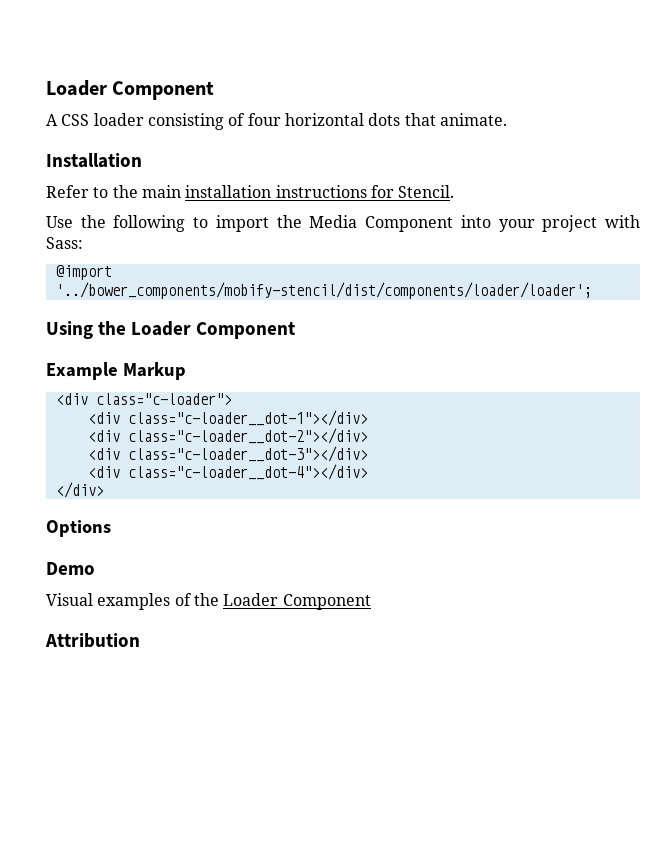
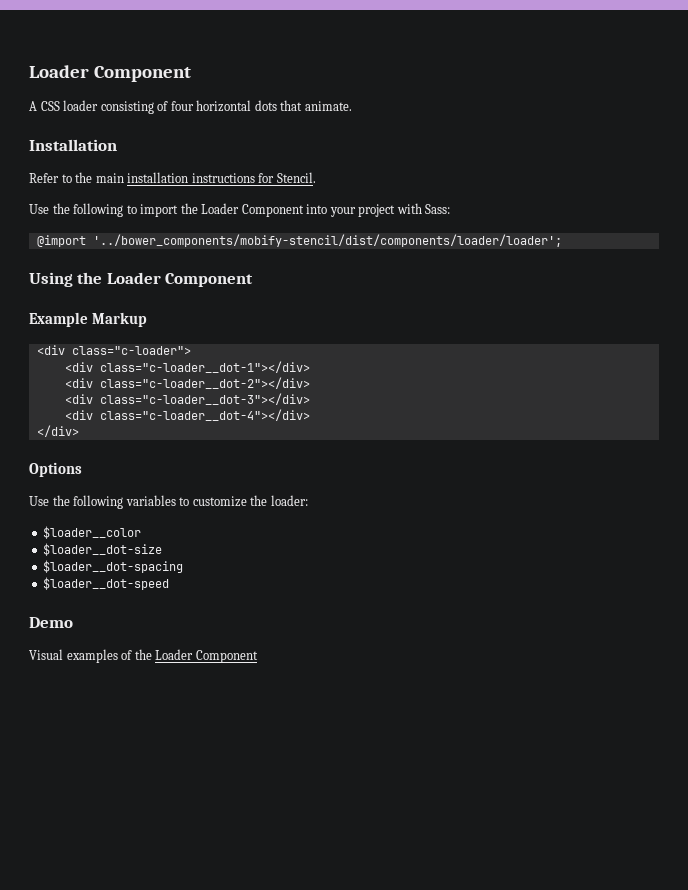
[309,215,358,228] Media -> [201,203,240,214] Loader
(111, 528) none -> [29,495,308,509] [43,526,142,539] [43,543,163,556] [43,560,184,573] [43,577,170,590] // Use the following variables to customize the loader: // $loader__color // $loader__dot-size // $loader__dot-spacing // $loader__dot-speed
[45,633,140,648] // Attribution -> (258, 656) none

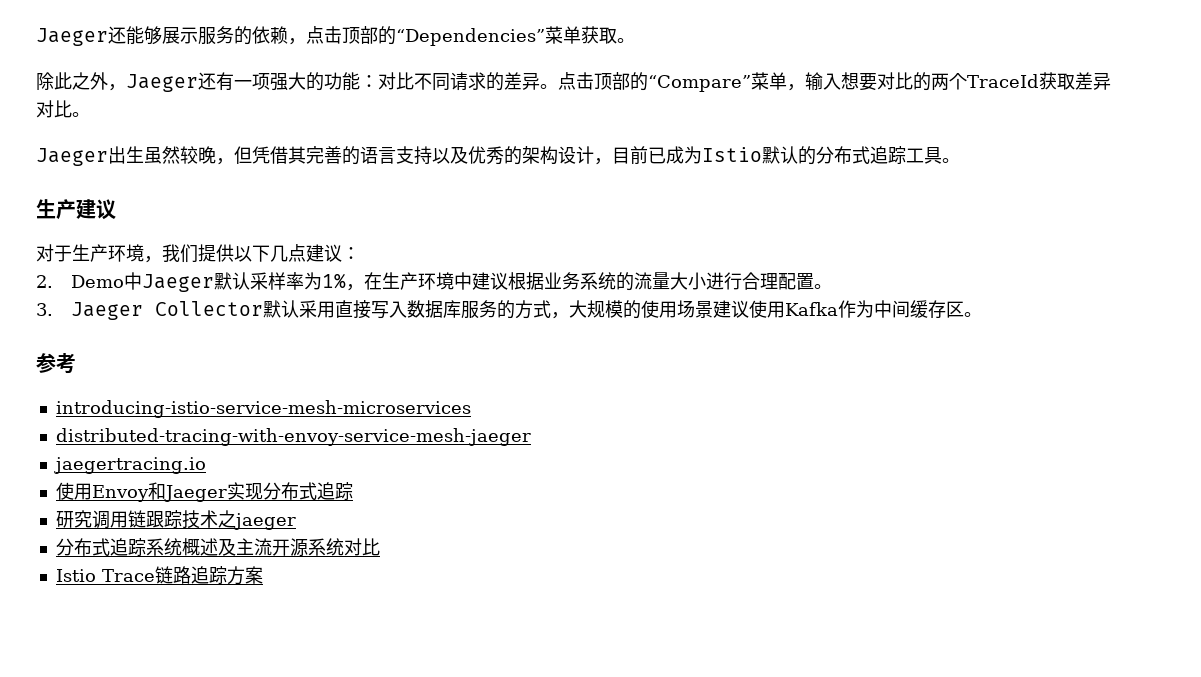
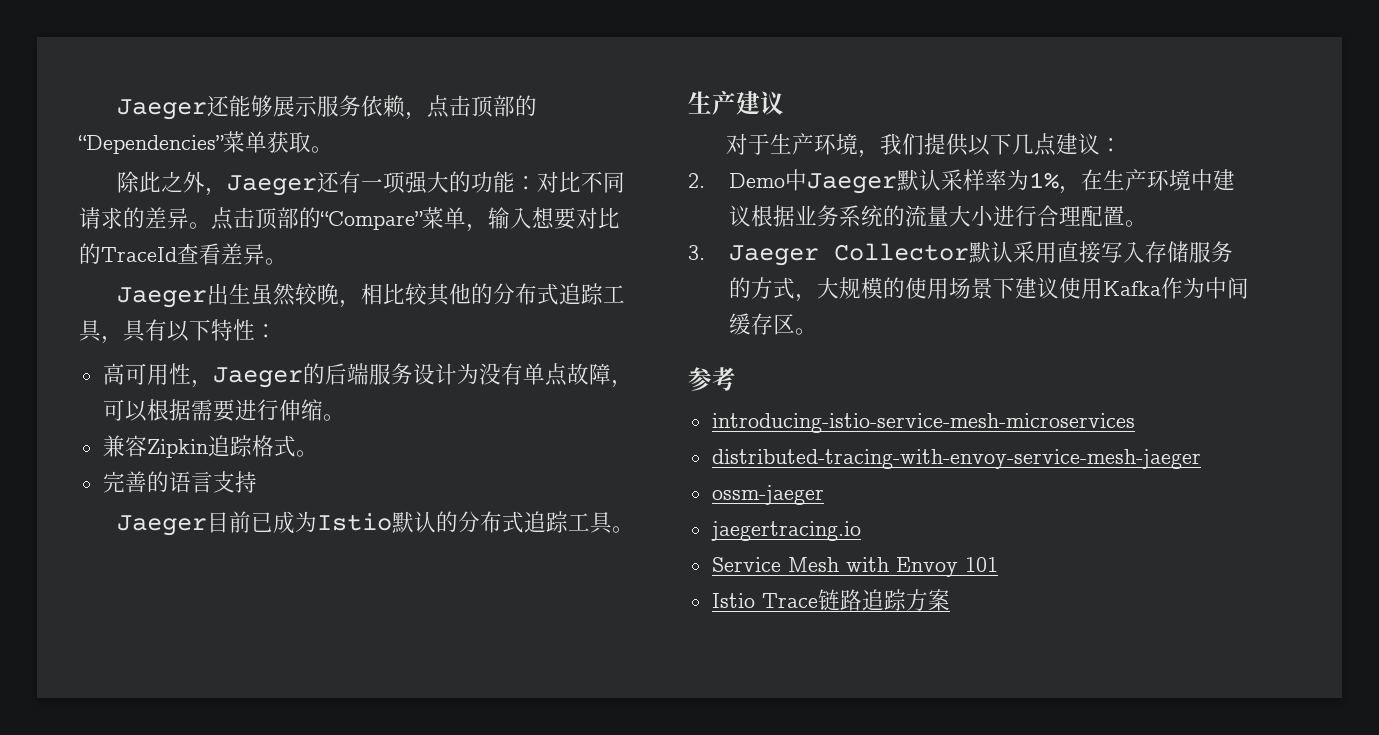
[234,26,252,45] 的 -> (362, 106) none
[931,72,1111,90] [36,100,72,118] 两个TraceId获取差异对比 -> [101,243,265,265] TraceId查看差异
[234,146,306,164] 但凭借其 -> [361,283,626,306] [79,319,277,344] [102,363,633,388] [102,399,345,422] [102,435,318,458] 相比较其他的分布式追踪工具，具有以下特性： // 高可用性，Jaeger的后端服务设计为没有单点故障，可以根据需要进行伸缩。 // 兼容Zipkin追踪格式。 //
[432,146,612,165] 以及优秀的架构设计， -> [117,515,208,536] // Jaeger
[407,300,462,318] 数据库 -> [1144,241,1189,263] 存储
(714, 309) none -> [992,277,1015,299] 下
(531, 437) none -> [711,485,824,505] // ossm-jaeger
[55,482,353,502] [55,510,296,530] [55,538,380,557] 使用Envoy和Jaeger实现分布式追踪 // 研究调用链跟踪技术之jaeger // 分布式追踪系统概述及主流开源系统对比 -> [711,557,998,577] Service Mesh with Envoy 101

(Task to carry out) Your answer must be the exact lines of the records from the first one through the line containing "[931,72,1111,90] [36,100,72,118] 两个TraceId获取差异对比", with no pictures in it.

(Response box)
[309,215,358,228] Media -> [201,203,240,214] Loader
(111, 528) none -> [29,495,308,509] [43,526,142,539] [43,543,163,556] [43,560,184,573] [43,577,170,590] // Use the following variables to customize the loader: // $loader__color // $loader__dot-size // $loader__dot-spacing // $loader__dot-speed
[45,633,140,648] // Attribution -> (258, 656) none

[234,26,252,45] 的 -> (362, 106) none
[931,72,1111,90] [36,100,72,118] 两个TraceId获取差异对比 -> [101,243,265,265] TraceId查看差异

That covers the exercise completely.